- TRECHO DO TEXTO:

Internacional da Amazônia - https://internacionaldaamazonia.com/
30 de Jun de 2022

A expansão do garimpo ilegal na Amazônia e a exploração sexual de mulheres e crianças

Data: 30 de junho de 2022

O garimpo ilegal na região amazônica é motivo de preocupação crescente nos últimos anos e para além das consequências prejudiciais ao meio ambiente, a invasão do garimpo na Amazônia traz consigo um estado de violência extrema. A expansão da atividade clandestina, segundo pesquisa da Hutukara Associação Yanomami e pela Associação Wanasseduume Ye'kwana, com assessoria do ISA (Instituto Socioambiental), foi de 46% na terra indígena, de 2020 para 2021 (WATANABE, 2022). O impacto da invasão à região amazônica pelo garimpo ilegal é sentido, principalmente, pelas mulheres indígenas, vítimas de abuso sexual, ameaças e reféns do terror constante causado pelos invasores.

Em primeira instância, o processo de colonização ocorrido na América Latina, no século XV, sucedeu a hierarquização dos fatores raça e gênero, no qual as mulheres indígenas passaram a se tornar os alvos principais de ações coordenadas que as objetificaram e as viam como corpos a serem explorados, no sentido laboral e sexual, constituindo uma subjetividade que as diferenciavam, por exemplo, das mulheres brancas (REGATEIRO, 2020). Desse modo, o contato entre os colonizadores europeus e os povos originários já sinalizava para situações de violência de mulheres indígenas, que mais tarde se estenderia às mulheres escravizadas, arrancadas de suas terras para serem exploradas. Na Amazônia, a partir de processos de mercantilização da região e da floresta, se reforçou uma cultura pautada na dominação e exploração, inclusive sexual, de mulheres e crianças que vivem ali.

- DADOS BRUTOS:
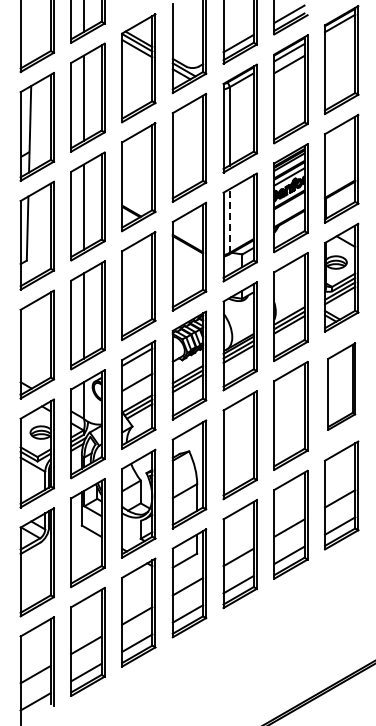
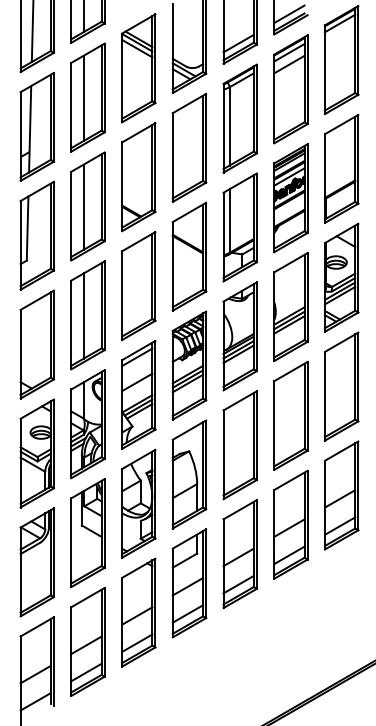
line at (32, 32): none -> present
line at (229, 221): dashed -> solid
part at (341, 386) size: 30x89 px -> 36x111 px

- TAREFAS OBRIGATÓRIAS:
[A] Diga se cada afirmação concorda com o trecho sobre o garimpo ilegal na Amazônia, respondendo sim ou não e citando as palavras decisivas do trecho: (i) a atividade clandestina cresceu 46% na terra indígena de 2020 para 2021; (ii) o processo de colonização na América Latina ocorreu no século XVIII; (iii) o impacto da invasão é sentido principalmente pelos homens indígenas.
[B] Passe para o inglês a seguinte frase do trecho sobre o garimpo ilegal: "Na Amazônia, a partir de processos de mercantilização da região e da floresta, se reforçou uma cultura pautada na dominação e exploração, inclusive sexual, de mulheres e crianças que vivem ali."
A listagem não é necessária para nenhuma das tarefas.

- RESPOSTAS POR TAREFA:
[A]
(i) Sim: "foi de 46% na terra indígena, de 2020 para 2021".
(ii) Não: "no século XV".
(iii) Não: "é sentido, principalmente, pelas mulheres indígenas".

[B] In the Amazon, through processes of commodification of the region and the forest, a culture based on the domination and exploitation, including sexual exploitation, of the women and children who live there was reinforced.